Il ministro aggiunge: «Oggi produciamo in Italia circa 260 TWh. Il resto lo importiamo, soprattutto dalla Francia, poi da Montenegro e altri paesi. Se vogliamo davvero dare una risposta a questo fabbisogno crescente, non c’è alternativa: bisogna guardare al nucleare. Non quello di ieri, ma un nuovo nucleare. Io sono convinto che la strada siano i piccoli reattori modulari, anche se aspettiamo i fatti concreti. È lì che dobbiamo guardare». Pichetto Fratin chiarisce: «Il nucleare non è un’alternativa alle altre fonti: non sostituisce l’eolico, non sostituisce il fotovoltaico, né il geotermico. Ma è un tassello indispensabile in un mix equilibrato.

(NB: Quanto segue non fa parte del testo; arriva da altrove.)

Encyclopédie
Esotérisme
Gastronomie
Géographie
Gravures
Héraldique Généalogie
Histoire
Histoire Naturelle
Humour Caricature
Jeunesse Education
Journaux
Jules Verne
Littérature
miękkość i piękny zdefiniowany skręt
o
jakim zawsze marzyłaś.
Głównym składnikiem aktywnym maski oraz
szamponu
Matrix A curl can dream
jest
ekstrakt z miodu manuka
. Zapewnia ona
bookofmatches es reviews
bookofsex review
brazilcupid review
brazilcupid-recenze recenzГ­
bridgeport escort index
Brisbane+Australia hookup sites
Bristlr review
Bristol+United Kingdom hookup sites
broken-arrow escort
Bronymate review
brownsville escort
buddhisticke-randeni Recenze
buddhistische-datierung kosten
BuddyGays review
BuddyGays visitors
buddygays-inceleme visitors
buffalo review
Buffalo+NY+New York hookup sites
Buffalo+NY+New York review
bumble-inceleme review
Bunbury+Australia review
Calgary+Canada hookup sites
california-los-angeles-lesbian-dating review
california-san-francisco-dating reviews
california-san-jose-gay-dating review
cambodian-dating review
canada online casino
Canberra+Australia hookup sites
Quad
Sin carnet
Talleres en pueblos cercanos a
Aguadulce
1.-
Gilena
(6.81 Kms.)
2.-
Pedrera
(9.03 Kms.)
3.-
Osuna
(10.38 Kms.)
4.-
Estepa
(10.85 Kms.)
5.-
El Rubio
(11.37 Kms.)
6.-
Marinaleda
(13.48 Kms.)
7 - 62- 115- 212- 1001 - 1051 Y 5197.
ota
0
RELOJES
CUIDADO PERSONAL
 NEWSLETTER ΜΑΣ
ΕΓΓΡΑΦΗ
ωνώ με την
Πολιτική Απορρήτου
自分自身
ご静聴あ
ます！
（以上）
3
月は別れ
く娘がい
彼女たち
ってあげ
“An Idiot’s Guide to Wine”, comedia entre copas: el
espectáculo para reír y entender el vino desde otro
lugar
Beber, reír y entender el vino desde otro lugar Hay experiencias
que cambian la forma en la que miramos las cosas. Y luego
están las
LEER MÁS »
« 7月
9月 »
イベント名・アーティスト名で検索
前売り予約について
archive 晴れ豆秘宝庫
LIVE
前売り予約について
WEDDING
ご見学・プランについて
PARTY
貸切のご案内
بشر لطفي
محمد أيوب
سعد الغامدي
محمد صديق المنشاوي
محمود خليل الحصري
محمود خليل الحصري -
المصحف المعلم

Senza, non potremo mai reggere i consumi futuri». Gas liquido e rapporti con gli Stati Uniti. Il discorso scivola poi sul gas: «Abbiamo firmato un accordo standard con gli Stati Uniti per l’importazione di Gnl, ma oggi non abbiamo ancora i rigassificatori sufficienti per rispettarlo. Oggi la nostra capacità di importazione è di circa 28 miliardi di metri cubi l’anno, mentre l’impegno arriverebbe a 60. Negli Usa i liquefattori sono in costruzione: servirà almeno un anno o due. E, comunque, non è lo Stato a comprare: sono gli operatori, come Eni, che decidono in base al prezzo. Non è un obbligo politico, è mercato». Bollette e prezzi dell’energia. Sul tema bollette, il ministro precisa: «L’obiettivo è farle scendere, ma non esistono bacchette magiche. Non è che con un mio decreto domani la bolletta cala: questo accadeva solo in altri regimi. Noi stiamo lavorando per correggere il meccanismo che determina il prezzo dell’energia, perché ci sono anomalie evidenti. A breve uscirà un decreto con alcuni interventi puntuali. Ma la verità è che per avere bollette davvero più basse bisogna avere energia a un costo molto più basso. E i francesi, grazie al nucleare, ce l’hanno a prezzi molto inferiori ai nostri».